## Aim of the task
From the data below, copy exactly the lines that lie between the one holding "(458, 156) none" and the one holding "(948, 510) none", including both, and nothing more.

## Records for this exercise
┄┄┄┄┄┄┄┄┄┄┄┄┄┄┄┄┄┄┄┄
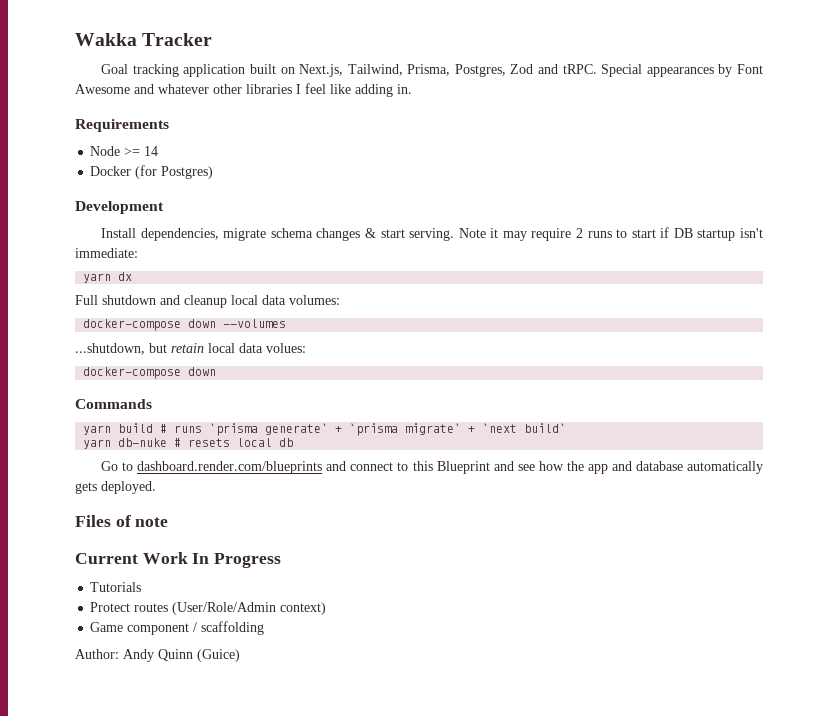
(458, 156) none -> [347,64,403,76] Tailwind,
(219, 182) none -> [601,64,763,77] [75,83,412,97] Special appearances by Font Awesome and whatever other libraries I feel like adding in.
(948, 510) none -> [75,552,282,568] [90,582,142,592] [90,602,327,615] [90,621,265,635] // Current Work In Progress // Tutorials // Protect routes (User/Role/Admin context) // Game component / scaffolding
┄┄┄┄┄┄┄┄┄┄┄┄┄┄┄┄┄┄┄┄
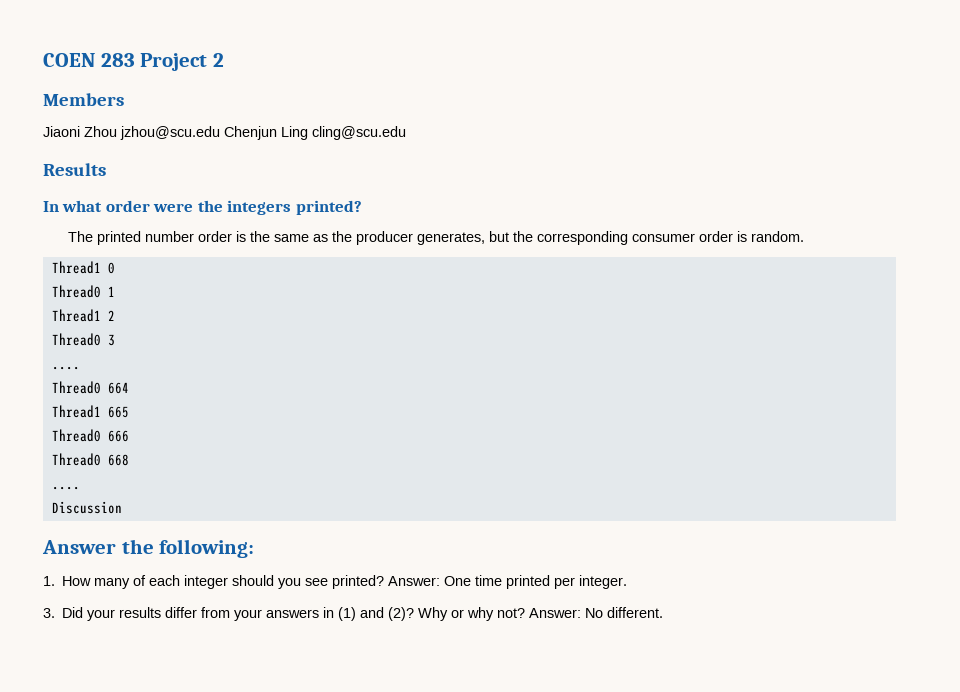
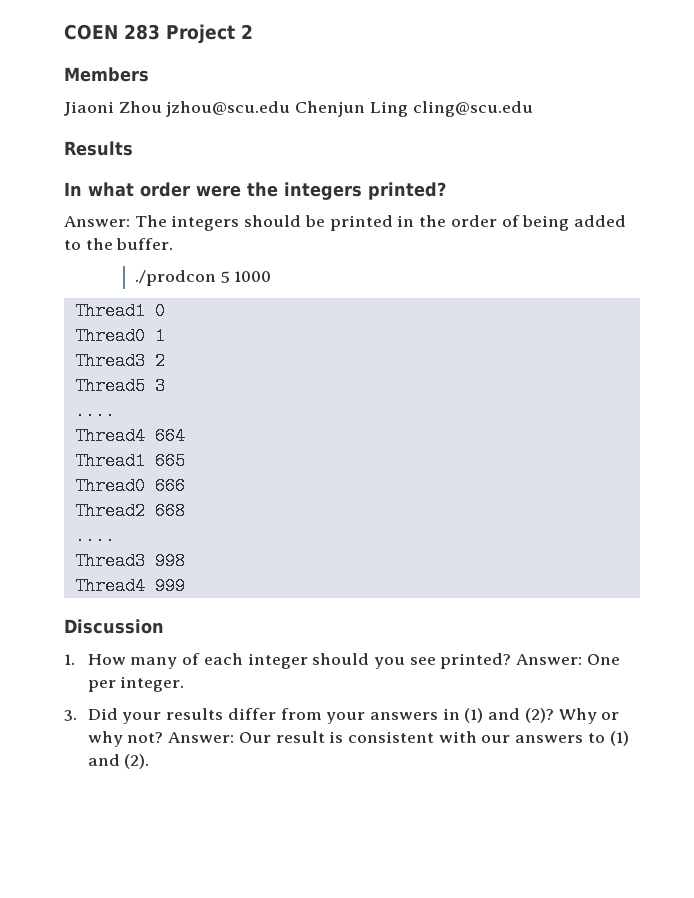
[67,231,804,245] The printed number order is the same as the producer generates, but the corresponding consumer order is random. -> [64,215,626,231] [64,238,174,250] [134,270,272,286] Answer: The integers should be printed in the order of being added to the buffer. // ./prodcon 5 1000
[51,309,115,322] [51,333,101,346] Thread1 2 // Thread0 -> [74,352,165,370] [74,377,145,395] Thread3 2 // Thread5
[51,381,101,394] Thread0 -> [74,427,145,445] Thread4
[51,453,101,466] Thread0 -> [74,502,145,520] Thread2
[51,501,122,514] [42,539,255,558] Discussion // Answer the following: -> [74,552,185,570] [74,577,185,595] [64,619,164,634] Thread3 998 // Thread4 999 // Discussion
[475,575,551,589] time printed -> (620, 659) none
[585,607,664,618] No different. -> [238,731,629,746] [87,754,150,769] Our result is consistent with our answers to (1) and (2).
┄┄┄┄┄┄┄┄┄┄┄┄┄┄┄┄┄┄┄┄
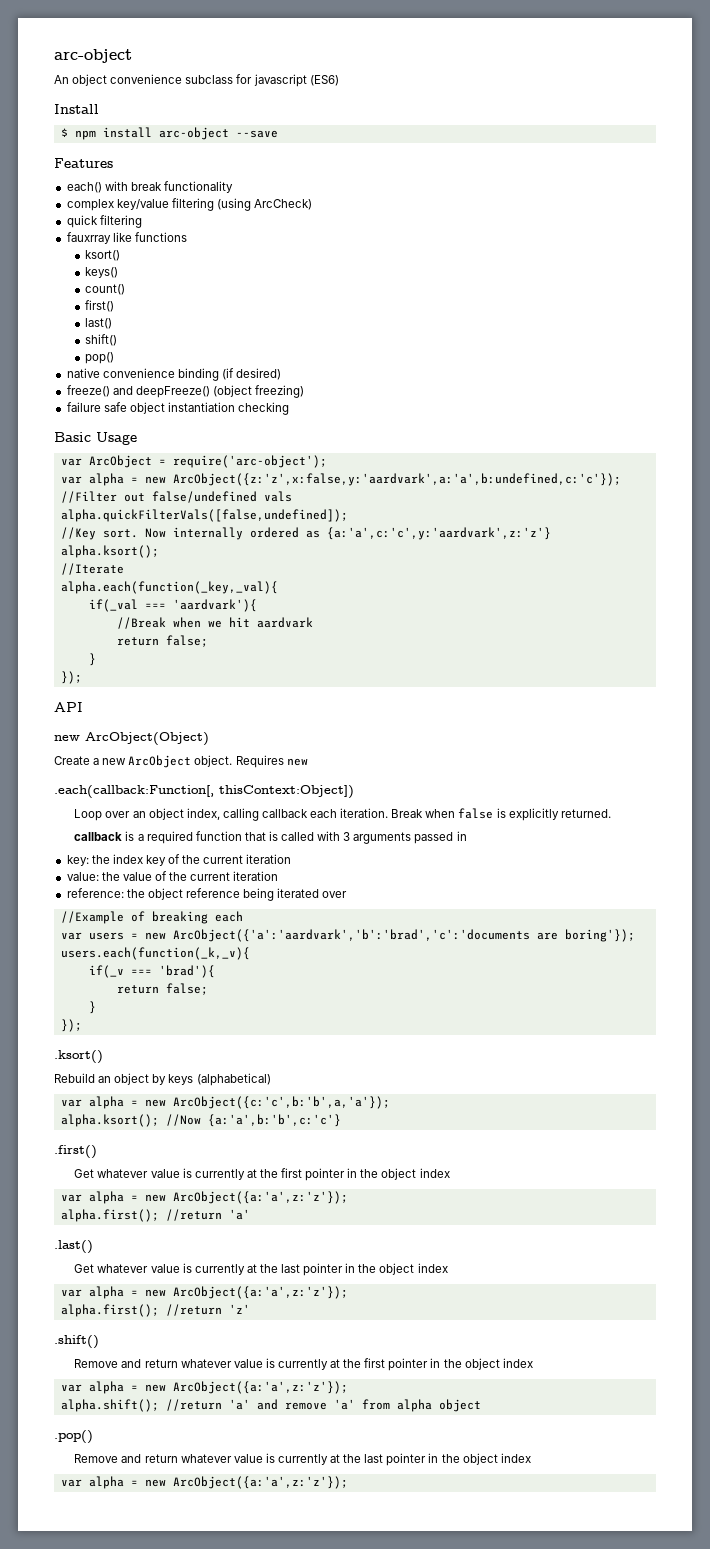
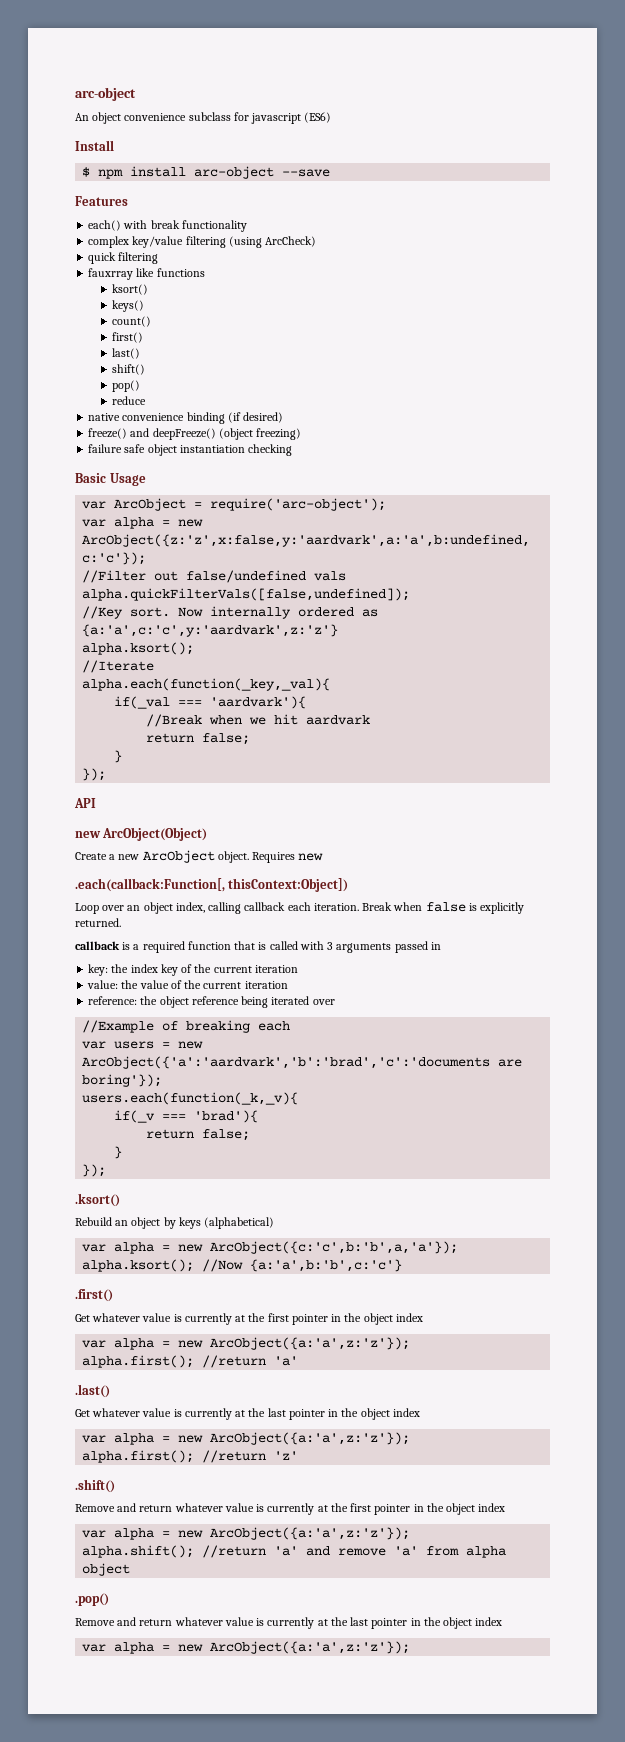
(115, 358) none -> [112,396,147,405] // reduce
┄┄┄┄┄┄┄┄┄┄┄┄┄┄┄┄┄┄┄┄
## Written response
(458, 156) none -> [347,64,403,76] Tailwind,
(219, 182) none -> [601,64,763,77] [75,83,412,97] Special appearances by Font Awesome and whatever other libraries I feel like adding in.
(948, 510) none -> [75,552,282,568] [90,582,142,592] [90,602,327,615] [90,621,265,635] // Current Work In Progress // Tutorials // Protect routes (User/Role/Admin context) // Game component / scaffolding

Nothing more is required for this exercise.